Croats who live elsewhere but want vacation or retirement properties back home represent a strong segment of the foreign market — as do expatriates from Bosnia and other parts of the former Yugoslavia, Ms. Cvjetkovic said. “People from the former Yugoslavia who are now living in Europe etc. are returning to buy here,” she said.
Foreigners don’t face buying restrictions in Croatia unless their home country restricts Croatian buyers, brokers said. This reciprocity rule allows citizens of European Union countries to buy in Croatia without restrictions, and most recently, Ukraine instituted a reciprocity agreement with Croatia, Mr. Coulson said.
For Americans, reciprocity depends on state of residence. More than half the states in the United States have reciprocity agreements with Croatia, including New York, New Jersey and Connecticut, brokers said.

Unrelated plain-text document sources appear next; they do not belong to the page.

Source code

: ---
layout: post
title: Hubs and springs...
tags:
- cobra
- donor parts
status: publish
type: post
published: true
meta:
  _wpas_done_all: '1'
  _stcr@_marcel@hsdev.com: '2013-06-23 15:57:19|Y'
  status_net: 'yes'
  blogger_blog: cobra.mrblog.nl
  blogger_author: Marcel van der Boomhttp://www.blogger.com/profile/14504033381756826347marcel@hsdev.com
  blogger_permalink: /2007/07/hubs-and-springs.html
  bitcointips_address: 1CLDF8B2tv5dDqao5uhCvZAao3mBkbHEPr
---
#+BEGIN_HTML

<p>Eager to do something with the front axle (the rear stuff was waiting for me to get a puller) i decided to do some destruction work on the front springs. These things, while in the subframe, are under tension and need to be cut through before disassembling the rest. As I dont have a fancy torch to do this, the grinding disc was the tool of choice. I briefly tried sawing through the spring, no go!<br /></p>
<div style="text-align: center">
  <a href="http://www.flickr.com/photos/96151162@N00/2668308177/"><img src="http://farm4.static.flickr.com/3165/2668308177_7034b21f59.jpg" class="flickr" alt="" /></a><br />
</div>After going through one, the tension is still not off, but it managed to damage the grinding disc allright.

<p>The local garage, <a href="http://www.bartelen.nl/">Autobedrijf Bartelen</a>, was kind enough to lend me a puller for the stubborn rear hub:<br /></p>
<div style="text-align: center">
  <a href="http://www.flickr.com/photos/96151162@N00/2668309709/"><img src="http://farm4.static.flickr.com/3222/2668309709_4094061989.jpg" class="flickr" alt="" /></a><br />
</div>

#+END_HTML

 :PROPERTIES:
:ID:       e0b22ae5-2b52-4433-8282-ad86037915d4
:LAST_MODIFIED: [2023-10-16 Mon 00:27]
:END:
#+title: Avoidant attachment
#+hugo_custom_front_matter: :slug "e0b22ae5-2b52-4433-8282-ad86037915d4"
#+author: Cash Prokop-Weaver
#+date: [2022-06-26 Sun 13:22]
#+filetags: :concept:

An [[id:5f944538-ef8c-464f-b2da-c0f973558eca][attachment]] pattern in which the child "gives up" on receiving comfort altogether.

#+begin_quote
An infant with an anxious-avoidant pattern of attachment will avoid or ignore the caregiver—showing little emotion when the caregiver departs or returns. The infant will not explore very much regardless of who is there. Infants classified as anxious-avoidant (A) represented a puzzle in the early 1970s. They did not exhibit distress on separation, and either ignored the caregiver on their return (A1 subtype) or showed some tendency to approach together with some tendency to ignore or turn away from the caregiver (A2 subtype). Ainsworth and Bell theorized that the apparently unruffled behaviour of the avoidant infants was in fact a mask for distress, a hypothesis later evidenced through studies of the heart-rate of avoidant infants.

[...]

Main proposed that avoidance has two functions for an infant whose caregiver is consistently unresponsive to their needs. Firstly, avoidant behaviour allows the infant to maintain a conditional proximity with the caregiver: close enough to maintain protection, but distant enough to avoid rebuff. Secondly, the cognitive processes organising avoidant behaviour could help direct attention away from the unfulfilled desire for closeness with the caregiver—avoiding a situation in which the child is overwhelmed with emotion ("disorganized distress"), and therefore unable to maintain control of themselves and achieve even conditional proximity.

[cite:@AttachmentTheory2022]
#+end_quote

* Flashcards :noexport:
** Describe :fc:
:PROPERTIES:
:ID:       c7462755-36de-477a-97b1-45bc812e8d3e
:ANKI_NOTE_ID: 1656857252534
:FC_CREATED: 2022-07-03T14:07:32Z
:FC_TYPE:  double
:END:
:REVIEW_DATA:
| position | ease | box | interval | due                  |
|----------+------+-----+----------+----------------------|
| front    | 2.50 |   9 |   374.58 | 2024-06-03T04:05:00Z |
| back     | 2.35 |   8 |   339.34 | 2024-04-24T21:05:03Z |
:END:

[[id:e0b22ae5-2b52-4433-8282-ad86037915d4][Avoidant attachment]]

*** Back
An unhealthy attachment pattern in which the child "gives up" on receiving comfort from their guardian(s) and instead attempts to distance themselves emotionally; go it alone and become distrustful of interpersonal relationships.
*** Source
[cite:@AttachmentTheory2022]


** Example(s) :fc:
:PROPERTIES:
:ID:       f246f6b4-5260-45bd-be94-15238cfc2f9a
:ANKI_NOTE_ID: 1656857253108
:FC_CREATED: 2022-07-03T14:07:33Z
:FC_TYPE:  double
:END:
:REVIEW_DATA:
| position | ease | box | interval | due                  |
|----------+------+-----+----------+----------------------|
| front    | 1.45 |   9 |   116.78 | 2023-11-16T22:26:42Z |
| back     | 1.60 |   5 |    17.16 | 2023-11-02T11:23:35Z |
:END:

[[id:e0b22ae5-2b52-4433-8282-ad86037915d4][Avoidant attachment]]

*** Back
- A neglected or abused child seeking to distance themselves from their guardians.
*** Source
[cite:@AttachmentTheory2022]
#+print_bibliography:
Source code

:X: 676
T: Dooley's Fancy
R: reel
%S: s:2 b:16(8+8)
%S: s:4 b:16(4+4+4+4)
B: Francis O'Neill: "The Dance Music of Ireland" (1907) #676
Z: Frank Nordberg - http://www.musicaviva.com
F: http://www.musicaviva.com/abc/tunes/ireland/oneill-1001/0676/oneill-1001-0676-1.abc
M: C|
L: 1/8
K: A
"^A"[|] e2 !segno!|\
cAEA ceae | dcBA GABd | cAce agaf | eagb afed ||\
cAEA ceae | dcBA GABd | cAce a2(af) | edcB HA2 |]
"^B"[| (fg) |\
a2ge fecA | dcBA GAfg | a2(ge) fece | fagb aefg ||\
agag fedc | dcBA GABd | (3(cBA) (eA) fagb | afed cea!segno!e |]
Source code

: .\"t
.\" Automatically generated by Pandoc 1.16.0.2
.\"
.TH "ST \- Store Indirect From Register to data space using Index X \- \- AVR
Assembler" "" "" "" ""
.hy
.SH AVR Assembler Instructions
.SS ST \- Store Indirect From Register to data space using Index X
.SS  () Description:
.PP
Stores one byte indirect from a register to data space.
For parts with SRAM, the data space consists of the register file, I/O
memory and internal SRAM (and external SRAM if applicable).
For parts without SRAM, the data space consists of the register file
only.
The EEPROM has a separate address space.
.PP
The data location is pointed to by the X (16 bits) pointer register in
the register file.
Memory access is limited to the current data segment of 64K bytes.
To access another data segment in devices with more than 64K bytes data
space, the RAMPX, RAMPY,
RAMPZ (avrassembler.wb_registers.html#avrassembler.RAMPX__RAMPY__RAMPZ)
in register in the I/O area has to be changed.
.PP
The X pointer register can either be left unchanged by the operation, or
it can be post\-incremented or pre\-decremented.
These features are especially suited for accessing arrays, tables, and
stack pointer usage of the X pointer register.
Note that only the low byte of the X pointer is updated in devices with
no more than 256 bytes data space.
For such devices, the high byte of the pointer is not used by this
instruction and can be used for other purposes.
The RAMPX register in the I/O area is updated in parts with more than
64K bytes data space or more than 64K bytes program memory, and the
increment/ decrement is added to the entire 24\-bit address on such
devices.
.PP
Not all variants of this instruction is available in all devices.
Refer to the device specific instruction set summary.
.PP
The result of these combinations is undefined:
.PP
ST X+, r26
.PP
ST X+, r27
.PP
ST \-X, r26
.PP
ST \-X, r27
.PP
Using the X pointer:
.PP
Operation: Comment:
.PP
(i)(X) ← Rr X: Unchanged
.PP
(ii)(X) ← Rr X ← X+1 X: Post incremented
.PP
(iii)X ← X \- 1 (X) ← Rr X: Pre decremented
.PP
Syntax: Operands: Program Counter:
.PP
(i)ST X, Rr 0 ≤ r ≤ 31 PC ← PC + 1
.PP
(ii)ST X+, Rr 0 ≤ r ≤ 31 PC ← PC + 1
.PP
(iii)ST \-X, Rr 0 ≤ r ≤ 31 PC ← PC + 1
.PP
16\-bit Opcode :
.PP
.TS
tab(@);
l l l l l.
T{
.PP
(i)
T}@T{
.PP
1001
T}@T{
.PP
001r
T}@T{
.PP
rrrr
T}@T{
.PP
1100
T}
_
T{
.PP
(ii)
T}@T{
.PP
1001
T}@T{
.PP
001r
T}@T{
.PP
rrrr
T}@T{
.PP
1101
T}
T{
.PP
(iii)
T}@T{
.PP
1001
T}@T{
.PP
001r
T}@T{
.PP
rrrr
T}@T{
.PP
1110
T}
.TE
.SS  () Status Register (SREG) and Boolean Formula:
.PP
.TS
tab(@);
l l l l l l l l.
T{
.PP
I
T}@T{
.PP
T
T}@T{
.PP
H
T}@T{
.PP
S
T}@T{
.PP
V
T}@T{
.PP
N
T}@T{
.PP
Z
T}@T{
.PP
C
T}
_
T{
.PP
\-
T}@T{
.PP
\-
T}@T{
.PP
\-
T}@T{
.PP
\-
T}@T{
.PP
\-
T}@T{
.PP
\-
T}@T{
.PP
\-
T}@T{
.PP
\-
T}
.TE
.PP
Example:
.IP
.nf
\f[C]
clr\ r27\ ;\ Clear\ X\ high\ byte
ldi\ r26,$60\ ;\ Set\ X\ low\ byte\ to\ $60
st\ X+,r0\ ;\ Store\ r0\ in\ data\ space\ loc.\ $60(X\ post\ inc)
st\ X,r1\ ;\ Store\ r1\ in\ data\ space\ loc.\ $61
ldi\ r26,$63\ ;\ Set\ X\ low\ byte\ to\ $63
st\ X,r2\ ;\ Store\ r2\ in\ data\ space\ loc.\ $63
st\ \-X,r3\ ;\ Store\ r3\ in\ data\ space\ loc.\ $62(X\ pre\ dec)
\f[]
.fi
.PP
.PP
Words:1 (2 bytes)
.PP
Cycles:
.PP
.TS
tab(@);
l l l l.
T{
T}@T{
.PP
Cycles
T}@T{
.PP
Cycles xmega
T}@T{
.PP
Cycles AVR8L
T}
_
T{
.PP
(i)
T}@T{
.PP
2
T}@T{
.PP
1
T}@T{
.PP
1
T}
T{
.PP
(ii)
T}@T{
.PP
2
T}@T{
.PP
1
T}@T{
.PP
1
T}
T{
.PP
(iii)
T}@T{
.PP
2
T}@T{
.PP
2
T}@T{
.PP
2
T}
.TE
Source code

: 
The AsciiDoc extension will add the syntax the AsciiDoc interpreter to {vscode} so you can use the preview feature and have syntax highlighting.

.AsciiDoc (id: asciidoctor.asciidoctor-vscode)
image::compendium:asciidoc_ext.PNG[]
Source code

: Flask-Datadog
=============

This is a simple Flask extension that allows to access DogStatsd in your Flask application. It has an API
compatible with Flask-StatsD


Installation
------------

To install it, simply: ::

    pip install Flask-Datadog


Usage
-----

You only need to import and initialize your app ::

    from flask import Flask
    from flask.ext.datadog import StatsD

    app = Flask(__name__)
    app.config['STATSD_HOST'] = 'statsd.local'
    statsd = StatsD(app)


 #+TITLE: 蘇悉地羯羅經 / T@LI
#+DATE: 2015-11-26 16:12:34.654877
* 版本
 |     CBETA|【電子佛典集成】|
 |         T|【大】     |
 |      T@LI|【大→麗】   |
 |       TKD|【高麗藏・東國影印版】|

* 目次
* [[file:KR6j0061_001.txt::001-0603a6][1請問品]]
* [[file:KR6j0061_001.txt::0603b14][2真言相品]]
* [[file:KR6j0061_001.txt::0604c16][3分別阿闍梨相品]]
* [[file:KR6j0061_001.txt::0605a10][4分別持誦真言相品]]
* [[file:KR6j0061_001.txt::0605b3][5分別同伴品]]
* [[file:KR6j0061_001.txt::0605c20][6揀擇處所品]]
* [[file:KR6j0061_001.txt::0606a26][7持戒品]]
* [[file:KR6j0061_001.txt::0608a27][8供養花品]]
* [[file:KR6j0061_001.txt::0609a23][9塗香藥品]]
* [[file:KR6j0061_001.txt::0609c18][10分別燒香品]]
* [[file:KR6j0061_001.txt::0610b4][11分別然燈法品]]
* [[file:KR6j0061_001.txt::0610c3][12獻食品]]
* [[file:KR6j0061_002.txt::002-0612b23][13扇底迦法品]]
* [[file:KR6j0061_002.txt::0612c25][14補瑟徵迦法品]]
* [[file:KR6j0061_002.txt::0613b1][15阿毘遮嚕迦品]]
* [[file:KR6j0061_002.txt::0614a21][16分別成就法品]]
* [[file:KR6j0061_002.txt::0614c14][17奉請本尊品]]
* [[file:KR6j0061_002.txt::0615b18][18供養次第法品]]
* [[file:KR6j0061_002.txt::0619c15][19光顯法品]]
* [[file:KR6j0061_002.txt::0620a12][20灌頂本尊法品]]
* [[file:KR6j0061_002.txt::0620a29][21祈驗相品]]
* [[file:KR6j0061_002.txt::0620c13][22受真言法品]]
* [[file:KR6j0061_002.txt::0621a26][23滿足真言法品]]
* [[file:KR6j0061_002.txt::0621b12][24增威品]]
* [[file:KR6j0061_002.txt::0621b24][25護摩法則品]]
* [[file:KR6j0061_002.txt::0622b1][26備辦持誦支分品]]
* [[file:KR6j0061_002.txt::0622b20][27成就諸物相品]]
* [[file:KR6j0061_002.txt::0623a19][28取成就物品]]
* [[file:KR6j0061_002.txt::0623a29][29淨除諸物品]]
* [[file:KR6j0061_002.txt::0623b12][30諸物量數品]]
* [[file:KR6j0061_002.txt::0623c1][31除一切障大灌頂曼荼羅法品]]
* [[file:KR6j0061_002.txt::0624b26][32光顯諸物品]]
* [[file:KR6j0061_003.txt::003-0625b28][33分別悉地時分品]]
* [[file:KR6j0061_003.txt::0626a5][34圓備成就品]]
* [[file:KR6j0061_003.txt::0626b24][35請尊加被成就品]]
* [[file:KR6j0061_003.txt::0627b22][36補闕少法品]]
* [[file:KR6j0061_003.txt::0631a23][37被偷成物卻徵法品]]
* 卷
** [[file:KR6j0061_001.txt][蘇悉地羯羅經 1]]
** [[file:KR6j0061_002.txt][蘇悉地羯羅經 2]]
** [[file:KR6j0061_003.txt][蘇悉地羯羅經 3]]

Buyers from areas without reciprocity are required to set up a Croatian ownership company, at a cost of about $1,400, in addition to monthly carrying costs of about $210, Mr. Coulson said. The company should be seen to generate income, which can be achieved by renting out the home when not in residence, Ms. Cvjetkovic said.
Doing a title search is imperative in a Croatian transaction, Mr. Marette said. Buyers pay a 5 percent transfer tax and lawyers’ fees of 1 to 1.5 percent, brokers said. However, a buyer taking over the shares of a company that owns a home, as would be the case with this villa, avoids the transfer tax, Ms. Cvjetkovic said.